Suelo tener recuerdos bastante nítidos desde tierna infancia, alrededor de los tres años de edad.
Para esa edad, entre los tres y los cuatro años, mi padre iba a charlar un rato con sus amigos a un café los días sábados, por la tarde. Entre ellos estaba uno que ha quedado en mi memoria y que se llamaba Malier. Ignoro si el apellido está bien escrito y ya no hay nadie disponible para preguntarle. Así es la vida. O así es la muerte.
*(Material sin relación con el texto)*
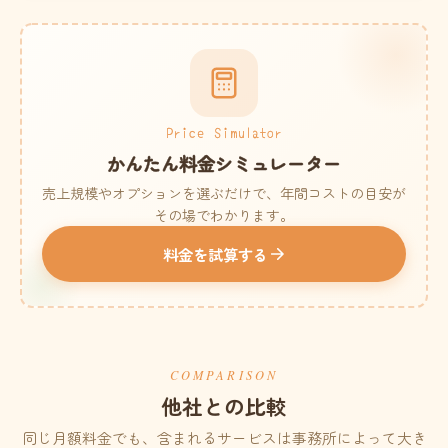
Price Simulator
かんたん料金シミュレーター
売上規模やオプションを選ぶだけで、年間コストの目安が
その場でわかります。
料金を試算する
COMPARISON
他社との比較
同じ月額料金でも、含まれるサービスは事務所によって大き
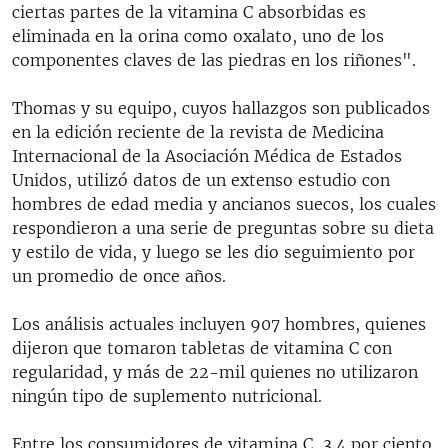
ciertas partes de la vitamina C absorbidas es
eliminada en la orina como oxalato, uno de los
componentes claves de las piedras en los riñones".
Thomas y su equipo, cuyos hallazgos son publicados
en la edición reciente de la revista de Medicina
Internacional de la Asociación Médica de Estados
Unidos, utilizó datos de un extenso estudio con
hombres de edad media y ancianos suecos, los cuales
respondieron a una serie de preguntas sobre su dieta
y estilo de vida, y luego se les dio seguimiento por
un promedio de once años.
Los análisis actuales incluyen 907 hombres, quienes
dijeron que tomaron tabletas de vitamina C con
regularidad, y más de 22-mil quienes no utilizaron
ningún tipo de suplemento nutricional.
Entre los consumidores de vitamina C, 3.4 por ciento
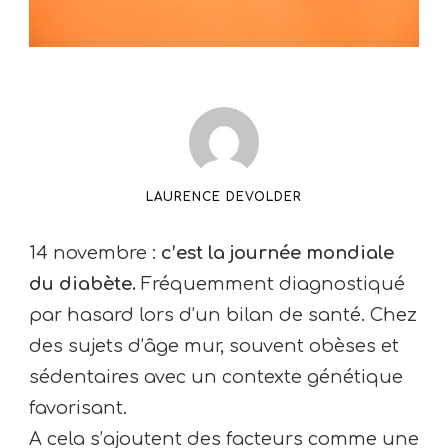
LAURENCE DEVOLDER
14 novembre :
c’est la journée mondiale
du diabète.
Fréquemment diagnostiqué
par hasard lors d’un bilan de santé. Chez
des sujets d’âge mur, souvent obèses et
sédentaires avec un contexte génétique
favorisant.
A cela s’ajoutent des facteurs comme une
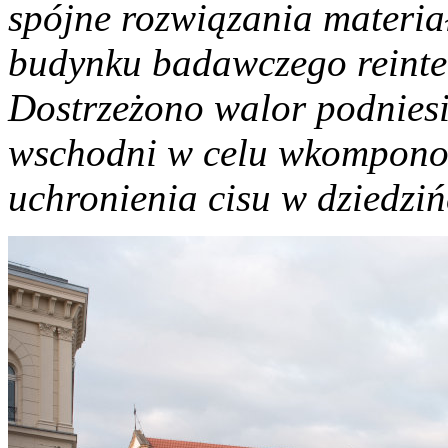
spójne rozwiązania materia
budynku badawczego reinter
Dostrzeżono walor podnies
wschodni w celu wkompono
uchronienia cisu w dziedzi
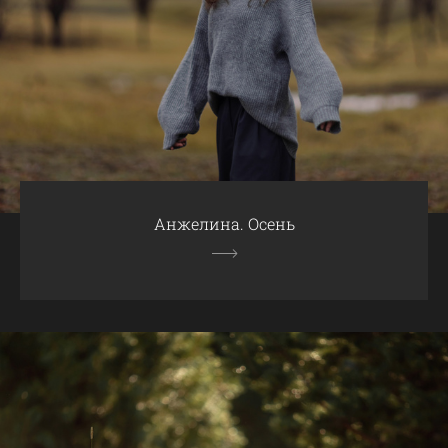
Анжелина. Осень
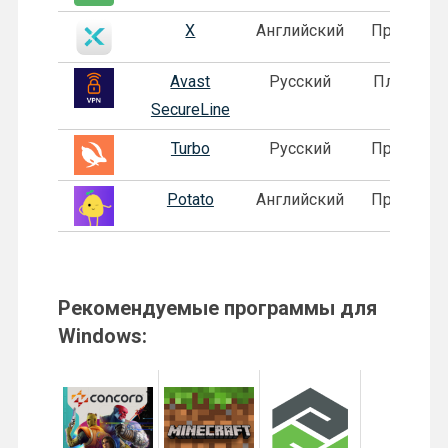
X
Английский
Пробная
Avast
Русский
Платная
SecureLine
Turbo
Русский
Пробная
Potato
Английский
Пробная
Рекомендуемые программы для
Windows:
Malier era el amigo solterón de mi papá, porque era jugador compulsivo de las carreras de caballos, según nosotros "un burrero". Él nunca quiso formar una pareja estable para no arruinarle la vida. Por supuesto, esto último que estoy contando no es memoria de mis tres o cuatro años. Malier vino con nosotros a muchos pic-nics hasta que tuve nueve o diez años.
Cuando estábamos en el café ellos tomaban alcohol, supongo que algún vermut, "con ingredientes". Ingredientes en este caso significan cubitos de queso duro, aceitunas, galletitas de pescado, unos palitos de grasa fritos y muy salados, rodajas de salamín y otras agresiones agradables para el organismo. Los vasos eran angostos y altos, lo que llamamos un "trago largo".
Yo no me aburría con ellos, me sentía un "señor" más. Y, claro, una vez pedí tomar en un vaso largo como ellos. Mi papá habló con el mozo y le explicó que yo quería algo como lo que ellos tomaban, qué podía inventar. El mozo volvió con un trago largo que era jarabe de granadina con una pasa de uva, al que yo le agregaba soda, como los grandes a su vermut. Y el "señor" se sintió grande, uno más. Desde ese día siempre se repitió la rutina mientras mis mayores se reunieron en el café.